**Requests**
1. From the snapshot management passage, output the text between "When you create" and "have unique names.", inclusive.
2. Rewrite the paragraph of the snapshot management passage that begins "Snapshot management (SM) lets you automate" as a bulleted list, keeping its main facts.
3. Summarize the snapshot management passage in two sentences.

Snapshot management
Snapshot management (SM) lets you automate taking snapshots. To use this feature, you need to install the Index Management (IM) Plugin. Snapshots store only incremental changes since the last snapshot. Thus, while taking an initial snapshot may be a heavy operation, subsequent snapshots have minimal overhead. To set up automatic snapshots, you have to create an SM policy with a desired SM schedule and configuration.
When you create an SM policy, its document ID is given the name <policy_name>-sm-policy
. Because of this, SM policies have to obey the following rules:
-
SM policies must have unique names.
-
You cannot update the policy name after its creation.
SM-created snapshots have names in the format <policy_name>-<date>-<random number>
. Two snapshots created by different policies at the same time always have different names because of the <policy_name>
prefix. To avoid name collisions within the same policy, each snapshot’s name contains a random string suffix.

(Collection entries)
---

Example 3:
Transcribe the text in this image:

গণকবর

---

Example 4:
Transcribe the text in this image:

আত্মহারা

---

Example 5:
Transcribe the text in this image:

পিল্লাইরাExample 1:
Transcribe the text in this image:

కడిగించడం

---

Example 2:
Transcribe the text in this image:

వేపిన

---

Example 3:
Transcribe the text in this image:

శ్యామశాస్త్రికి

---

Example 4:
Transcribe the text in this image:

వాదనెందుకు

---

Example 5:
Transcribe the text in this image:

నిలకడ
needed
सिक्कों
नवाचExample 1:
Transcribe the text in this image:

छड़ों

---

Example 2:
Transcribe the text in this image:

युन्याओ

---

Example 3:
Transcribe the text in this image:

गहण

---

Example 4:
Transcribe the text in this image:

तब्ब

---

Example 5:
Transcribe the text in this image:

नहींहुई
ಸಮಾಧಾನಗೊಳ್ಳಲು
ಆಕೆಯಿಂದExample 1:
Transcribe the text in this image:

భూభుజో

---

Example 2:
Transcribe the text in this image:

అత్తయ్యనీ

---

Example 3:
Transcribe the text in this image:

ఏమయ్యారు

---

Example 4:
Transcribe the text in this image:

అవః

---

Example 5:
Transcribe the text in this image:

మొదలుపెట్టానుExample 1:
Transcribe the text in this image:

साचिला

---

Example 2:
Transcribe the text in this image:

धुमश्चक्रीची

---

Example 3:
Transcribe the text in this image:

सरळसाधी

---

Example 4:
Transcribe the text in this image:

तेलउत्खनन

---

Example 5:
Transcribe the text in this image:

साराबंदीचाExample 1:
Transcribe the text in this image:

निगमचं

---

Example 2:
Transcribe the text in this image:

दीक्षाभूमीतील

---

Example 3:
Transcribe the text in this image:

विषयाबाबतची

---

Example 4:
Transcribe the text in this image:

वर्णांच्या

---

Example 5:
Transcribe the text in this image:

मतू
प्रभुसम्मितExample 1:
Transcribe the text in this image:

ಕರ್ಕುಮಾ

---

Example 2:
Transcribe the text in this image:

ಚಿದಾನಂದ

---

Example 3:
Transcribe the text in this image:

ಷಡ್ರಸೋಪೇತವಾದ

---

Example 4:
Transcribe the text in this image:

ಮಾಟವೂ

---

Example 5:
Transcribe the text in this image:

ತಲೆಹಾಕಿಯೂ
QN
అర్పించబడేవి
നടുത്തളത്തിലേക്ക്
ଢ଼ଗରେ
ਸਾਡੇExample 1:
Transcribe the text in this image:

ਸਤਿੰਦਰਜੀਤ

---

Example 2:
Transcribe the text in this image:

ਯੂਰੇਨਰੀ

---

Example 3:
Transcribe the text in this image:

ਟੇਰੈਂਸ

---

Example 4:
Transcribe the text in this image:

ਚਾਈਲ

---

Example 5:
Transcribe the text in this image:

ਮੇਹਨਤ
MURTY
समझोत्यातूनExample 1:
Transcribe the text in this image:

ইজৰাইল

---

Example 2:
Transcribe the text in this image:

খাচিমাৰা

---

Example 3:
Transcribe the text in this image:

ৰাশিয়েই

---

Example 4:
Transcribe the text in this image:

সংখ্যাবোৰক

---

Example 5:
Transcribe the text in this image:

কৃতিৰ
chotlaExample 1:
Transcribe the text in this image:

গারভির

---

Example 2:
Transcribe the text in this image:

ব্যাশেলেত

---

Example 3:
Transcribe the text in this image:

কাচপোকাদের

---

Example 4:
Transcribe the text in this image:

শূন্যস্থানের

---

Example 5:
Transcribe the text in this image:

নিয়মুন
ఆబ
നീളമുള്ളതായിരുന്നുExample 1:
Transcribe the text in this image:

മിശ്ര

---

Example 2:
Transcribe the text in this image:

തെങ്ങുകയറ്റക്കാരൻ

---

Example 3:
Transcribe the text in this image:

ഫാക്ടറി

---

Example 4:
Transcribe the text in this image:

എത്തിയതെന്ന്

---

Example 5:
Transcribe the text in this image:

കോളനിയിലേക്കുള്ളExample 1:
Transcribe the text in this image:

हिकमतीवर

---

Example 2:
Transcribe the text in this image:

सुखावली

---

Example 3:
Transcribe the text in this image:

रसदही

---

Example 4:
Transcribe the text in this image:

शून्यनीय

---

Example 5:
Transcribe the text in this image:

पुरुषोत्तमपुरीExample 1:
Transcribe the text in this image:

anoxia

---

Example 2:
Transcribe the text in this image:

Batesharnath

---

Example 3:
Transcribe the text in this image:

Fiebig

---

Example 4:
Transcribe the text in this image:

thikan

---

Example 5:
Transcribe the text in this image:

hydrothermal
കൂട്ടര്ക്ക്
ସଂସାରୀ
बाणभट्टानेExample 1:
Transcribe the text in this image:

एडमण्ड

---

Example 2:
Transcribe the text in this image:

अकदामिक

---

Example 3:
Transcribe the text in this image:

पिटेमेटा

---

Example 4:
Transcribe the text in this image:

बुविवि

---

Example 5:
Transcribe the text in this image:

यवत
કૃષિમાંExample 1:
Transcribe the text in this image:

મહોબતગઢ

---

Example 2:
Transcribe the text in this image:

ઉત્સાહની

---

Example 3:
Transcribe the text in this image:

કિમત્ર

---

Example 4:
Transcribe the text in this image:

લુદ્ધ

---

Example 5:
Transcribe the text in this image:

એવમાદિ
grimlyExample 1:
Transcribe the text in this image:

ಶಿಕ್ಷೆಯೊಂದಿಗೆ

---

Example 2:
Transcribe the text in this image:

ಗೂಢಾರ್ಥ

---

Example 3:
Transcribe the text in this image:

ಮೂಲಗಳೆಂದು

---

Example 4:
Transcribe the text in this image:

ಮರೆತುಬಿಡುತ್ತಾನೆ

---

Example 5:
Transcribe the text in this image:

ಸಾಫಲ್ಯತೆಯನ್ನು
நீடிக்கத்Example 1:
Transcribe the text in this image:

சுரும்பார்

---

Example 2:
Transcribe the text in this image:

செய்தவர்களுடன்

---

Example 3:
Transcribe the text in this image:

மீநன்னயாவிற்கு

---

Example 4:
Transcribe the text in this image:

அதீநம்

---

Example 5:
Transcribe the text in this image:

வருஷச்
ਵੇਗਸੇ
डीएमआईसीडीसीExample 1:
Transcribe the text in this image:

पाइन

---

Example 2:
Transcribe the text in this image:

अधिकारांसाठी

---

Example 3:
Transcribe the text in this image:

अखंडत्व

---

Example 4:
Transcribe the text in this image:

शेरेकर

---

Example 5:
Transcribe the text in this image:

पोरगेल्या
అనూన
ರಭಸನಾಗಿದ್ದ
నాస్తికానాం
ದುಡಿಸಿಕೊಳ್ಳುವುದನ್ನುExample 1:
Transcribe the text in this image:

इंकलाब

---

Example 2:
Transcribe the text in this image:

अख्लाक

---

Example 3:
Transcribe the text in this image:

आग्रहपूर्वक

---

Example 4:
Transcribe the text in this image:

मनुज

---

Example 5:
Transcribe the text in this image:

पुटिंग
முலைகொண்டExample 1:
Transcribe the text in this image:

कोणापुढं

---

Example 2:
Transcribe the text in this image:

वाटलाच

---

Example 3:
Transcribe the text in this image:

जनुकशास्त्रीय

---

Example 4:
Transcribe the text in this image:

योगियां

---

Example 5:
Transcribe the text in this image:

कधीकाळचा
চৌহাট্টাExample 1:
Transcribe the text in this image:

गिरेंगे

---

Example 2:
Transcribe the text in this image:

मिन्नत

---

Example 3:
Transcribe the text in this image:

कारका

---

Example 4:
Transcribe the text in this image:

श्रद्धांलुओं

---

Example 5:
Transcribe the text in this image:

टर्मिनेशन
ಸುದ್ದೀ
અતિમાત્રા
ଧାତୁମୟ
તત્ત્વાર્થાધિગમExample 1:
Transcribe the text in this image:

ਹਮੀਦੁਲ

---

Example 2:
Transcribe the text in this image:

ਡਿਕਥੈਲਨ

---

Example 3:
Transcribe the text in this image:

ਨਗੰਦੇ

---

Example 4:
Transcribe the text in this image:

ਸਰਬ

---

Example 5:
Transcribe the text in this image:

**Per-task answers**
1.
When you create an SM policy, its document ID is given the name <policy_name>-sm-policy
. Because of this, SM policies have to obey the following rules:
-
SM policies must have unique names.

2.
- Snapshot management (SM) automates taking snapshots.
- It requires the Index Management (IM) Plugin.
- Snapshots store only incremental changes since the last snapshot, so the initial snapshot may be heavy while later ones have minimal overhead.
- Automatic snapshots require an SM policy with a desired SM schedule and configuration.

3. Snapshot management automates incremental snapshots by means of SM policies, which require the Index Management Plugin and set a schedule and configuration. Since a policy's document ID is built from its name, policy names must be unique and cannot be changed, and each snapshot's name combines the policy name, a date, and a random suffix to prevent collisions.